KUTIPAN TEKS
────────────────────

PR sepertinya sudah menjadi bagian tak terpisahkan dari kehidupan siswa, tetapi Dinas Pendidikan Kota Blitar mencoba mengubah paradigma tersebut. Sebagaimana diberitakan oleh kompas.com, Dinas Pendidikan kota Blitar menerbitkan surat edaran yang melarang guru untuk memberikan PR kepada siswa.
Harapannya, siswa akan punya lebih banyak waktu untuk belajar hal-hal yang berhubungan dengan karakter dan lingkungan. Perlu dicatat di sini bahwa ada sebuah harapan dari terbitnya surat edaran tersebut. Pertanyaannya adalah akankah itu tetap menjadi harapan atau menjadi sebuah kenyataan.
Saya akan memulai dari konsep cara seseorang belajar. Ada banyak cara yang dapat dipakai untuk membuat orang belajar sesuatu yang baru. Ada orang yang harus dituntun untuk menemukan sendiri jawaban dari permasalahan yang dihadapinya. Ada orang yang bisa belajar dari membaca dengan teliti.

────────────────────

DATA TERCATAT
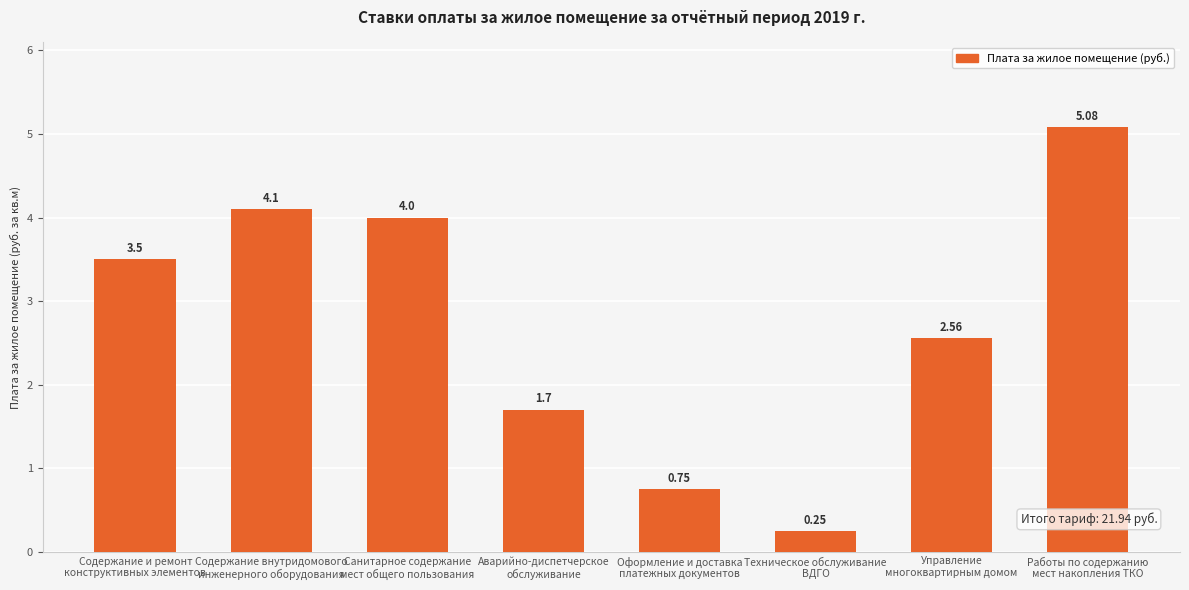

Are the bars horizontal?

No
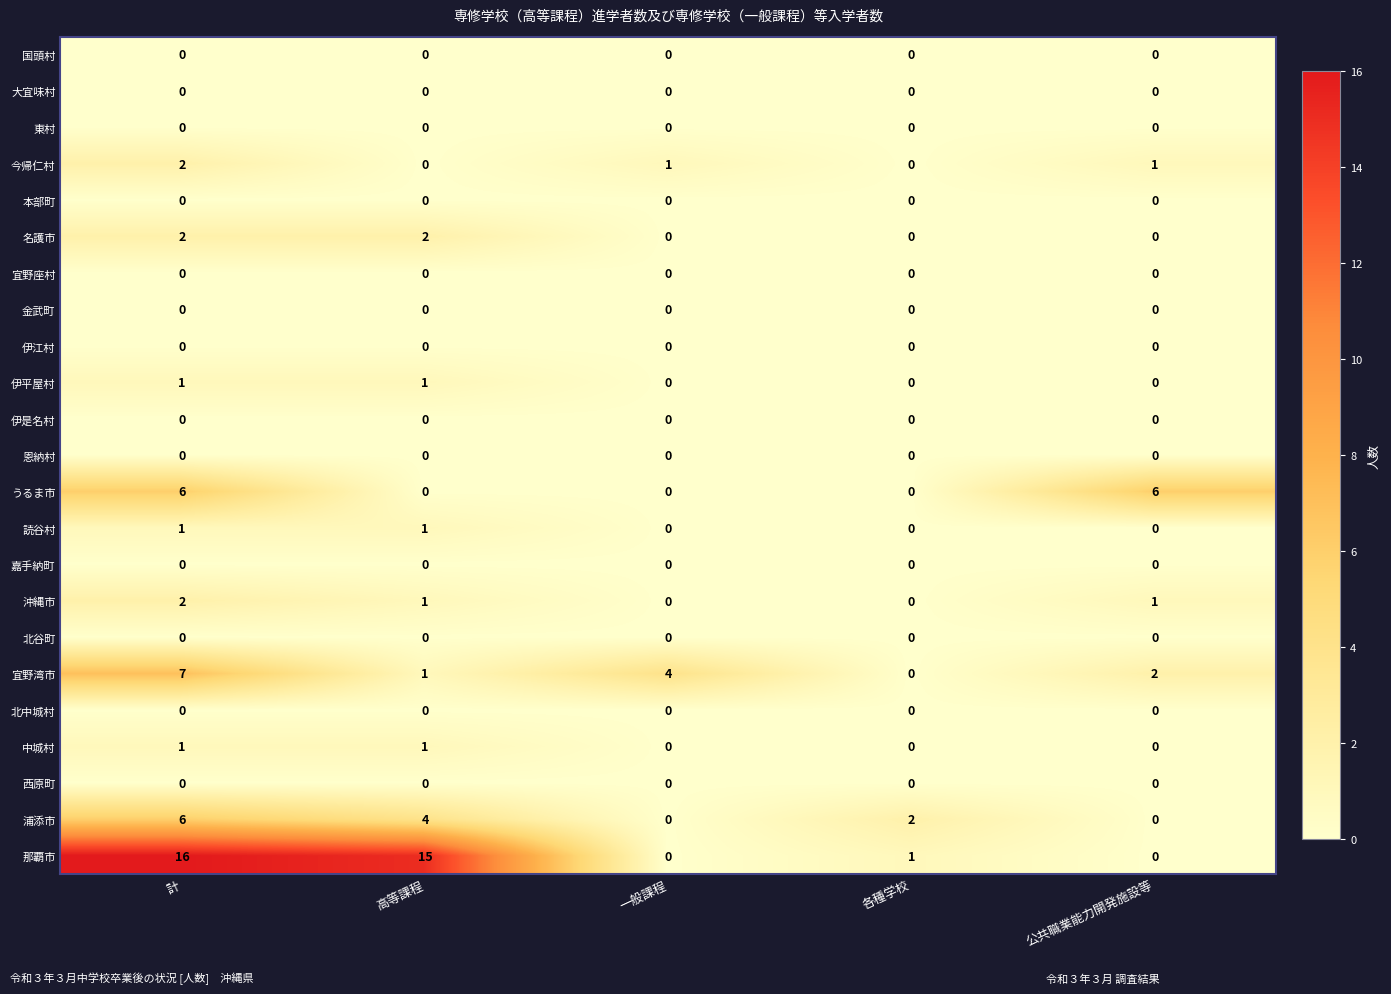

At which category is the sum across all series the highest?

計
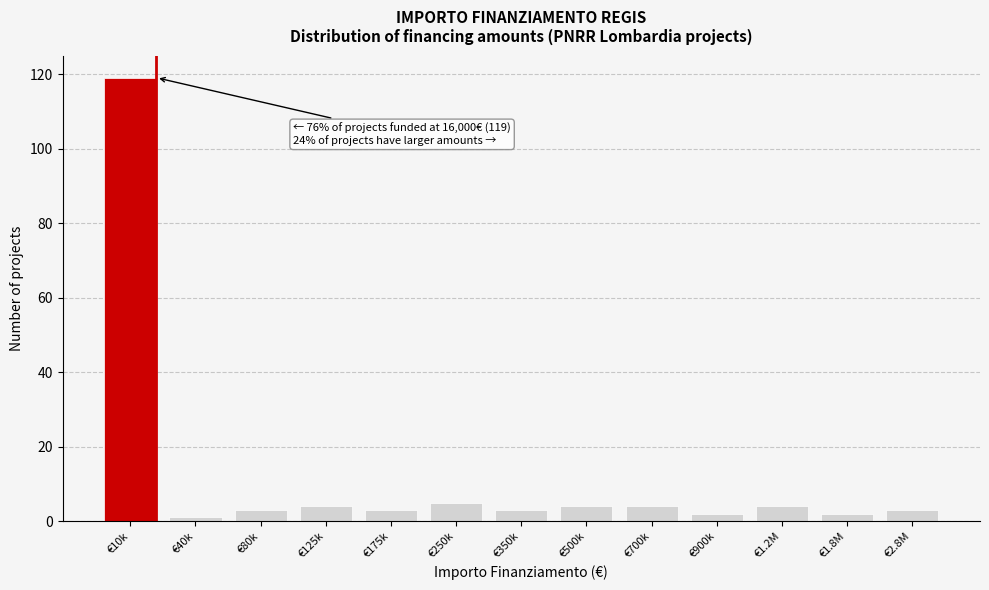

Reading right to left, transcribe all the data shown in this chart.

€2.8M=3	€1.8M=2	€1.2M=4	€900k=2	€700k=4	€500k=4	€350k=3	€250k=5	€175k=3	€125k=4	€80k=3	€40k=1	€10k=119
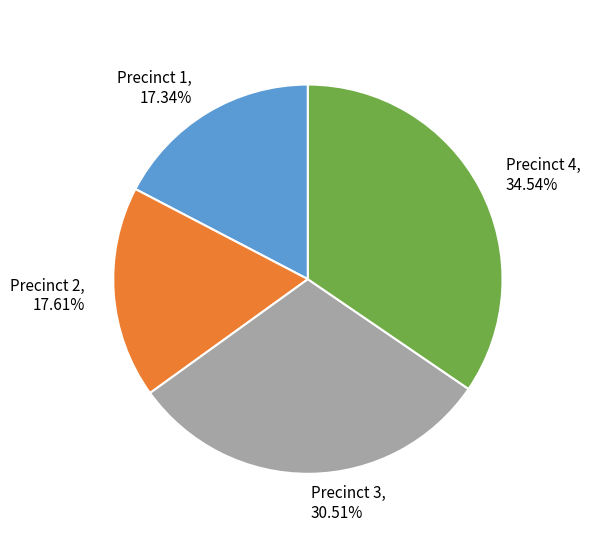

To the nearest percent, what is the difference between the largest and smallest slice percentages?

17%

────────────────────

TUGAS A
Salin ulang baris-baris catatan di atas, mulai dari baris yang memuat "Reading right to" sampai dengan akhir catatan, persis tanpa perubahan. Gambar tidak perlu disertakan dalam jawaban.
TUGAS B
Teruskan teks tentang larangan PR di Kota Blitar mulai setelah kalimat terakhir yang ditampilkan.

KOTAK JAWABAN A
Reading right to left, transcribe all the data shown in this chart.

€2.8M=3	€1.8M=2	€1.2M=4	€900k=2	€700k=4	€500k=4	€350k=3	€250k=5	€175k=3	€125k=4	€80k=3	€40k=1	€10k=119

To the nearest percent, what is the difference between the largest and smallest slice percentages?

17%

KOTAK JAWABAN B
Orang yang lain belajar dari kesalahan orang lain dan kesalahan yang dibuatnya sendiri. Sebagian lagi belajar dari mengerjakan atau melihat. Intinya, setiap orang memiliki model belajar yang bervariasi. Ini memunculkan teori gaya belajar yang (salah satunya) membaginya menjadi kinetetik (harus bergerak), visual (harus melihat), dan auditori (harus mendengar).
Seseorang bisa belajar dengan ketiga gaya tersebut, artinya pada saat yang sama ketiganya digunakan. Selain itu, untuk bidang yang berbeda, orang juga menggunakan gaya yang berbeda. Pendek kata, gaya belajar ditentukan oleh situasi. Memaksakan gaya belajar bukanlah cara yang tepat sehingga guru punya beban yang sangat berat untuk mengakomodasi gaya belajar siswanya yang beragam.
PR merupakan salah satu cara mengakomodasi gaya belajar kinestetik. Siswa diminta mengerjakan secara mandiri di rumah sehingga muncullah istilah learning by doing, karena siswa ikut terlibat aktif dalam mengerjakan sesuatu.
PR juga mengakomodasi gaya belajar secara visual karena siswa melihat secara langsung apa yang ada di hadapannya pada jarak yang lebih dekat. Pada beberapa kasus, PR juga mengakomodasi gaya belajar auditori saat siswa mendiskusikan tugas yang diberikan.
PR vs Aktivitas Lain
Surat edaran tersebut berharap adanya waktu lebih buat para siswa untuk mempelajari yang lain. Saya setuju bahwa PR yang terlalu banyak akan membuat siswa tidak punya waktu untuk mempelajari yang lain.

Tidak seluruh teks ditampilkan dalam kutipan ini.